READING PASSAGE:
== Segment start ==

Prior art

The USPTO website provides tools for searching patents, including Patent Public Search which allows searching by patent number.

The most relevant prior art for US Patent 11012252, "Active Ethernet Cable," as identified in its patent citations, is analyzed below. The analysis focuses on how these references potentially anticipate claims under 35 U.S.C. § 102, which generally relates to novelty and states that an invention cannot be patented if it was known or used by others before the applicant invented it, or if it was patented or described in a printed publication more than one year before the application date.

Here are the cited patents and their potential relevance:

1. US7049937B1

• Full Citation: US7049937B1, "Self-identifying cable for interconnecting electronic devices," granted May 23, 2006.
• Publication/Filing Date: June 11, 2002 (priority date).
• Brief Description: This patent describes a self-identifying cable that can communicate its characteristics (e.g., cable type, length) to connected devices. It focuses on the cable's ability to identify itself and potentially configure the devices for optimal performance.
• Potential Anticipation: This patent might anticipate aspects of US11012252B2 related to an "active" cable that provides information or performs functions beyond simple electrical conduction. Specifically, it could relate to the concept of a cable influencing or adapting communication based on its inherent properties, which in US11012252B2 involves equalization parameters. However, US7049937B1 doesn't explicitly mention transceivers performing clock and data recovery and re-modulation within the cable for signal regeneration, which is central to US11012252B2's independent claims.

== Segment end ==

DIRECTIVE:
Rewrite the prior art text, starting with "1. US7049937B1" and going on through "2002 (priority date).", and put "issued" in place of "granted".

DATA:
== Segment start ==

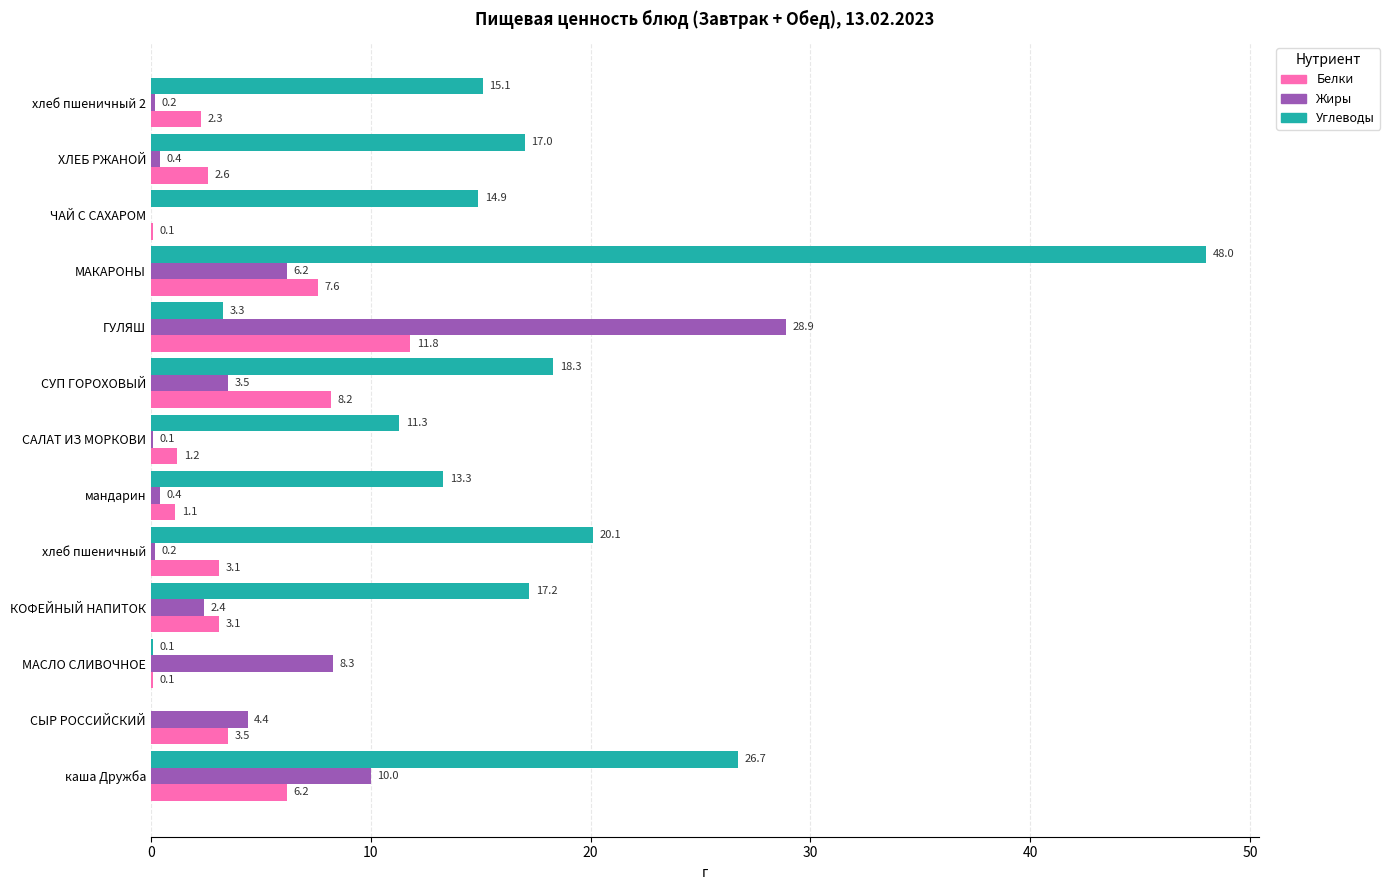

At which category is the sum across all series the highest?

МАКАРОНЫ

== Segment end ==

EXERCISE OUTPUT:
1. US7049937B1

• Full Citation: US7049937B1, "Self-identifying cable for interconnecting electronic devices," issued May 23, 2006.
• Publication/Filing Date: June 11, 2002 (priority date).